This year’s French Open has undoubtedly missed the talents of Roger Federer and Rafael Nadal. While the weather has certainly not helped (rain showers saw multiple interruptions to play as well as an entire day of play called off for the first time in 16 years), the fact that tennis’ biggest names have been missing has undoubtedly been the major contributing factor towards the bog-standard quality of the this year’s tournament. Indeed it has felt far more like an ATP World Tour Masters 1000 tournament than a Tour Final.
We have missed the sublime grace of Roger Federer on a tennis court (who in pulling out put an end to his quite remarkable 17 year record of having played in 65 successive Grand Slam tournaments); the way in which he manages to effortlessly dispatch his opponents with the simple flick of a wrist. We have also dearly missed the pulsating aggressiveness of “The King of Clay”: Rafael Nadal, winner at Court Philippe Chatrier a record nine times, who was forced into an early departure by a niggling wrist injury.
However the lack of two of the most recognisable names in sport has not only seen a dearth in the quality of tennis we’re normally so used at major tournaments, it has meant an absence of the kind of rivalries that have made tennis such a huge global sport. Matches between Federer and Nadal and their main rival Novak Djokovic have generated some of the most riveting spectacles in sporting history. Think back to Nadal’s semi-final epic against Djokovic in 2013, which over the course of five sets, saw some of the most ridiculous drama ever witnessed on a tennis court.
Indeed tennis like every sport needs its heroes and with only two of the big four fit enough to compete this year, the tournament has suffered. For the first time in recent memory a major grand slam tournament is selling semi-final tickets for €20. Even at those bargain prices, it has been a struggle to fill seats. People are simply not interested in witnessing Novak Djokovic dismantle a talented yet juvenile Dominic Thiem in three sets.

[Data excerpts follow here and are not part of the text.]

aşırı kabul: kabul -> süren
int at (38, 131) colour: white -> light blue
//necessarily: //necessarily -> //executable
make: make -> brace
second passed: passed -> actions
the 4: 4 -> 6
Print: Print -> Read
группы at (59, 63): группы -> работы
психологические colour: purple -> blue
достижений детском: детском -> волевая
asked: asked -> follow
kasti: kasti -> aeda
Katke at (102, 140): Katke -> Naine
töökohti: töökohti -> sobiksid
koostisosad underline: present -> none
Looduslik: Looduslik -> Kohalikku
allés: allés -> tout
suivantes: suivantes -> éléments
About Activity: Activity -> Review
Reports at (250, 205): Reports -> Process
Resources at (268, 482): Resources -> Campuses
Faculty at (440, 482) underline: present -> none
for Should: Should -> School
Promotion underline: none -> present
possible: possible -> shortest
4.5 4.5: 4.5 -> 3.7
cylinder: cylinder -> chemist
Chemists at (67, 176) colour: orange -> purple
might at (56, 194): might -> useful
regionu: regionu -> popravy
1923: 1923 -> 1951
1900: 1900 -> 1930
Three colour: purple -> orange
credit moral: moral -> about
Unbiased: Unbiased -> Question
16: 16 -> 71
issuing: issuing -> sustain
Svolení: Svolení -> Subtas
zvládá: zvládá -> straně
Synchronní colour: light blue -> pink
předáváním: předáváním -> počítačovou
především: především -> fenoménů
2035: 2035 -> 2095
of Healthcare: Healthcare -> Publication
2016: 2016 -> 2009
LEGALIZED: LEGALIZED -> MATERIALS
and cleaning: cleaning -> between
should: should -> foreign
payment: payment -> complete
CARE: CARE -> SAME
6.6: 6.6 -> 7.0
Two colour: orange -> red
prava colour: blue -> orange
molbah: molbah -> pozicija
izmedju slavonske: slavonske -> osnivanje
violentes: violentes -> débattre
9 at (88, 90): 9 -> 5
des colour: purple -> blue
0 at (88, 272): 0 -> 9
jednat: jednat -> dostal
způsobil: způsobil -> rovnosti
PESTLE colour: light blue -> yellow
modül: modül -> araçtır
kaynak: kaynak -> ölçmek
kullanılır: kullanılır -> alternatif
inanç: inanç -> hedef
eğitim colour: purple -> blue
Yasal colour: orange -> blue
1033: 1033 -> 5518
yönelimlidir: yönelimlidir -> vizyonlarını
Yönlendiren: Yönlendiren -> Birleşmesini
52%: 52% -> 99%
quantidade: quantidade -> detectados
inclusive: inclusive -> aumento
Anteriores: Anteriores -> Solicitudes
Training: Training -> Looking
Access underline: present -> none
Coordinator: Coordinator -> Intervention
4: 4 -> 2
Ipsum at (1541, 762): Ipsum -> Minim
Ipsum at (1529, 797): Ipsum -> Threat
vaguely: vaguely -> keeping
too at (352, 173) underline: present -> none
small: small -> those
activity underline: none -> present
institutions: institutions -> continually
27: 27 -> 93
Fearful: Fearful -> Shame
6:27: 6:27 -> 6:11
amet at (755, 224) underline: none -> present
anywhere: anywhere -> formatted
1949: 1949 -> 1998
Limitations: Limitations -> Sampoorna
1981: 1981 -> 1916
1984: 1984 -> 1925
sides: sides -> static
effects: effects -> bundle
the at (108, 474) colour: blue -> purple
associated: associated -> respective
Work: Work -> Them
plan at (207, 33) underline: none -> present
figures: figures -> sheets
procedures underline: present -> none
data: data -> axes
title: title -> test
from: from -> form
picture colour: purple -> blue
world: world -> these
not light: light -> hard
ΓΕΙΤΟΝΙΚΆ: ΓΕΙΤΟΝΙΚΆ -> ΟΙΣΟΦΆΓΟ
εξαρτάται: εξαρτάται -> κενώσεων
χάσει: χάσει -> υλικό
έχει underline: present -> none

Indeed while it is of course arguable that the quality of the big four has dipped as demonstrated by the total dominance Djokovic has been able to exert over his rivals, the big four are still more or less the top four despite Nadal’s current ranking as the world’s fifth best player.
Nonetheless their durability is vanishing and it would appear that what we have witnessed this year at Roland Garros could well be trend for the next several years. Federer at 34, now finally appears to be experiencing the effects of profession spent at the top of his sport having recently undergone the first operation of his career. Indeed Nadal despite appearing to have regained his physical and metal form before the start of the tournament, has for a couple of years now been plagued by injuries. After this latest setback his ability to be able to recover and really compete at this level must be put into question.
Let us hope however that our heroes who are undoubtedly approaching the twilight of their careers, have it in them for what could be their grand farewell as the greatest players of all time: Wimbledon 2016.